» TO-DO ITEM A:
According to the passage on the Bavarian revolutionary governments, on what date did the Communist Party seize power?
» TO-DO ITEM B:
Please reproduce the part of the passage on the Bavarian revolutionary governments starting at "On Saturday 12" and ending at "commander Rudolf Egelhofer.".

» EXERCISE PASSAGE:
Other Toller appointments included: as commissar for military affairs, a former waiter; a burglar with a conviction for moral turpitude as police president of Munich; as commissar for transportation a part-time railroad track maintenance worker; and – in Catholic Bavaria, where nuns ran the schools – a Jew as minister for education. Toller's minister for public housing published a decree saying that no house could thereafter contain more than three rooms and that the living room must always be above the kitchen and bedroom. One minister declared that capitalism would be brought down by making money free, referring to Silvio Gesell's concept of Freigeld.

Eugen Leviné government

On Saturday 12 April 1919, only six days into Toller's regime, the Communist Party seized power, led by three Russian Bolsheviks, with Eugen Leviné as head of state and Max Levien as the chairman  of the Bavarian KPD. The Communists managed to secure power after the so called , where the counter-revolutionary government forces were suppressed by the Bavarian Red Army commander Rudolf Egelhofer.

» INFORMATION:
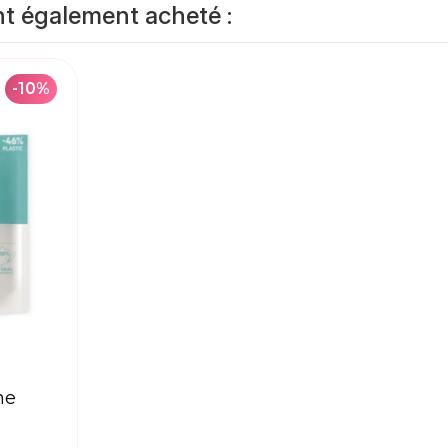
nt également acheté :
-10%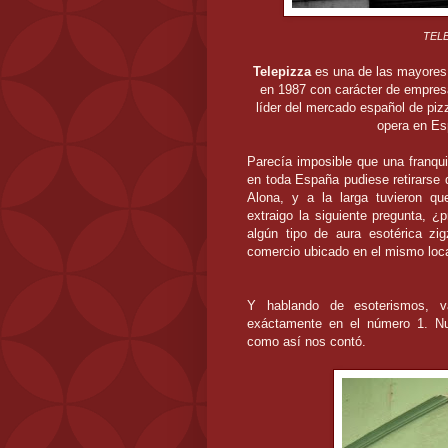
TELE
Telepizza
es una de las mayores 
en 1987 con carácter de empresa
líder del mercado español de piz
opera en Es
Parecía imposible que una franqui
en toda España pudiese retirarse de
Alona, y a la larga tuvieron qu
extraigo la siguiente pregunta, 
algún tipo de aura esotérica zi
comercio ubicado en el mismo loc
Y hablando de esoterismos, va
exáctamente en el número 1. Nu
como así nos contó.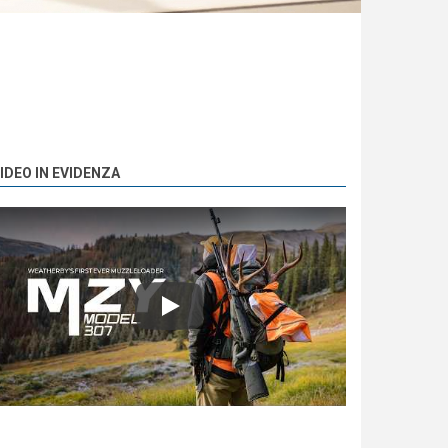
IDEO IN EVIDENZA
Play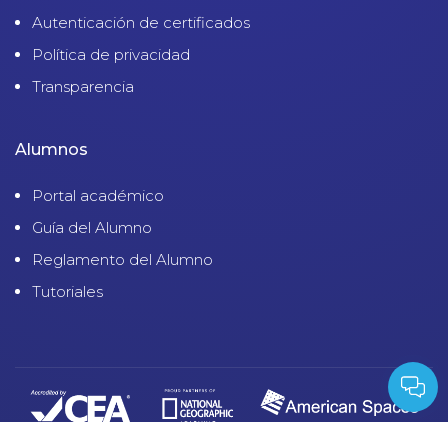
Autenticación de certificados
Política de privacidad
Transparencia
Alumnos
Portal académico
Guía del Alumno
Reglamento del Alumno
Tutoriales
© 2023 CENTRO CULTURAL PERUANO NORTEAMERICANO - RUC: 20133012983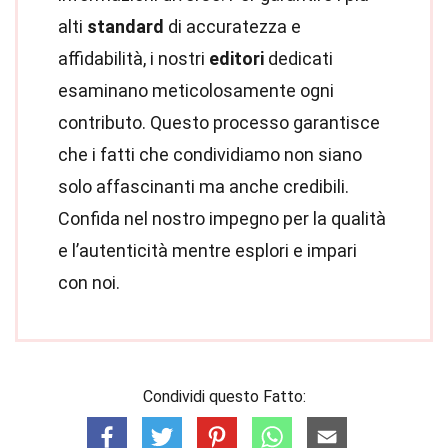
alti
standard
di accuratezza e
affidabilità, i nostri
editori
dedicati
esaminano meticolosamente ogni
contributo. Questo processo garantisce
che i fatti che condividiamo non siano
solo affascinanti ma anche credibili.
Confida nel nostro impegno per la qualità
e l’autenticità mentre esplori e impari
con noi.
Condividi questo Fatto: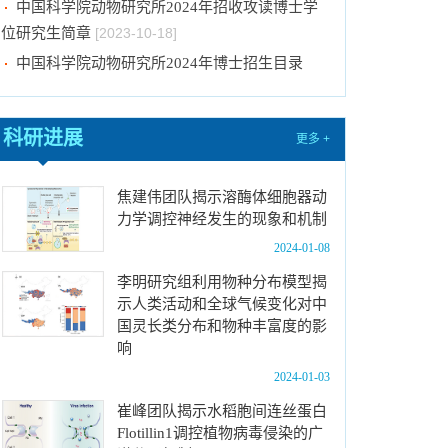
位研究生简章
[2023-10-18]
中国科学院动物研究所2024年博士招生目录
[2023-10-18]
2024年招收推荐免试硕士（含直博）研究生第
四批拟录取结果公示
[2023-10-17]
科研进展
关于2023年度中国科学院杰出科技成就奖的拟
更多 +
推荐公示
[2023-10-16]
中国科学院动物研究所2024年推免生放弃拟录
焦建伟团队揭示溶酶体细胞器动
力学调控神经发生的现象和机制
取资格公示
[2023-10-07]
2024-01-08
关于拟通过中国科学院提名2023年度国家科学
技术奖项目的公示
[2024-01-03]
李明研究组利用物种分布模型揭
示人类活动和全球气候变化对中
中国科学院动物研究所国家动物博物馆文创商店
国灵长类分布和物种丰富度的影
招租比选公告
[2023-12-18]
响
中国科学院动物研究所2024年招收春季入学博
2024-01-03
士研究生拟录取结果公示
[2023-12-01]
崔峰团队揭示水稻胞间连丝蛋白
中国科学院动物研究所2024年招收攻读博士学
Flotillin1调控植物病毒侵染的广
位研究生简章
[2023-10-18]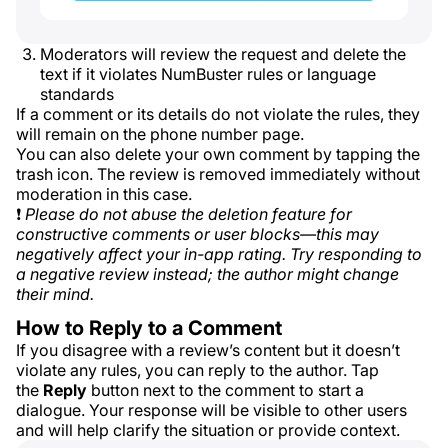
Moderators will review the request and delete the
text if it violates NumBuster rules or language
standards
If a comment or its details do not violate the rules, they
will remain on the phone number page.
You can also delete your own comment by tapping the
trash icon. The review is removed immediately without
moderation in this case.
❗
Please do not abuse the deletion feature for
constructive comments or user blocks—this may
negatively affect your in-app rating. Try responding to
a negative review instead; the author might change
their mind.
How to Reply to a Comment
If you disagree with a review’s content but it doesn’t
violate any rules, you can reply to the author. Tap
the
Reply
button next to the comment to start a
dialogue. Your response will be visible to other users
and will help clarify the situation or provide context.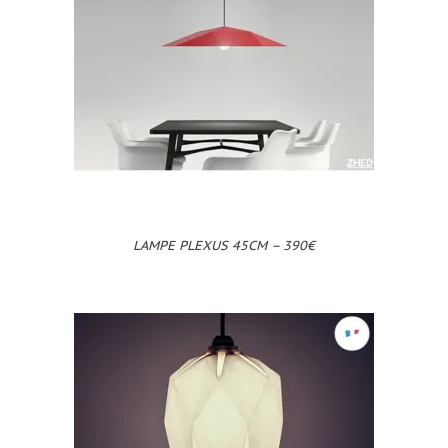
LAMPE PLEXUS 45CM – 390€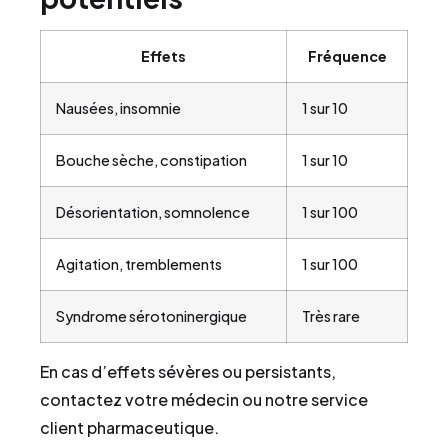
Effets
Fréquence
Nausées, insomnie
1 sur 10
Bouche sèche, constipation
1 sur 10
Désorientation, somnolence
1 sur 100
Agitation, tremblements
1 sur 100
Syndrome sérotoninergique
Très rare
En cas d’effets sévères ou persistants,
contactez votre médecin ou notre service
client pharmaceutique.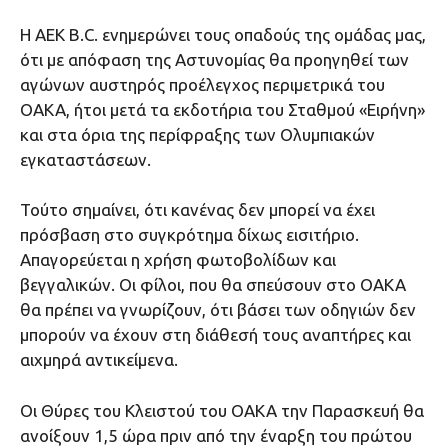
Η ΑΕΚ Β.C. ενημερώνει τους οπαδούς της ομάδας μας,
ότι με απόφαση της Αστυνομίας θα προηγηθεί των
αγώνων αυστηρός προέλεγχος περιμετρικά του
ΟΑΚΑ, ήτοι μετά τα εκδοτήρια του Σταθμού «Ειρήνη»
και στα όρια της περίφραξης των Ολυμπιακών
εγκαταστάσεων.
Τούτο σημαίνει, ότι κανένας δεν μπορεί να έχει
πρόσβαση στο συγκρότημα δίχως εισιτήριο.
Απαγορεύεται η χρήση φωτοβολίδων και
βεγγαλικών. Οι φίλοι, που θα σπεύσουν στο ΟΑΚΑ
θα πρέπει να γνωρίζουν, ότι βάσει των οδηγιών δεν
μπορούν να έχουν στη διάθεσή τους αναπτήρες και
αιχμηρά αντικείμενα.
Οι Θύρες του Κλειστού του ΟΑΚΑ την Παρασκευή θα
ανοίξουν 1,5 ώρα πριν από την έναρξη του πρώτου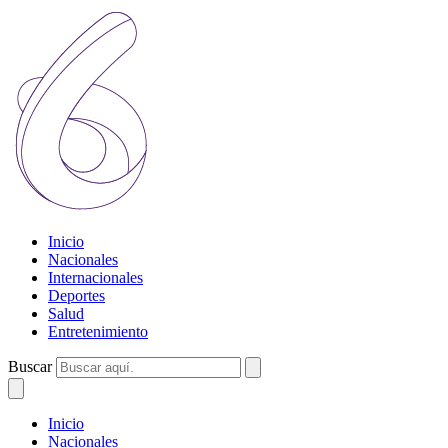
Inicio
Nacionales
Internacionales
Deportes
Salud
Entretenimiento
Buscar
Inicio
Nacionales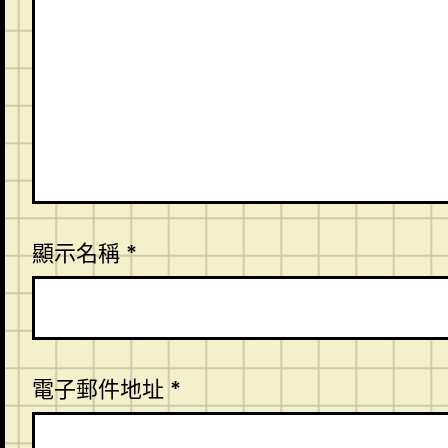
顯示名稱
*
電子郵件地址
*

» EXERCISE ANSWER A:
Saturday 12 April 1919

» EXERCISE ANSWER B:
On Saturday 12 April 1919, only six days into Toller's regime, the Communist Party seized power, led by three Russian Bolsheviks, with Eugen Leviné as head of state and Max Levien as the chairman  of the Bavarian KPD. The Communists managed to secure power after the so called , where the counter-revolutionary government forces were suppressed by the Bavarian Red Army commander Rudolf Egelhofer.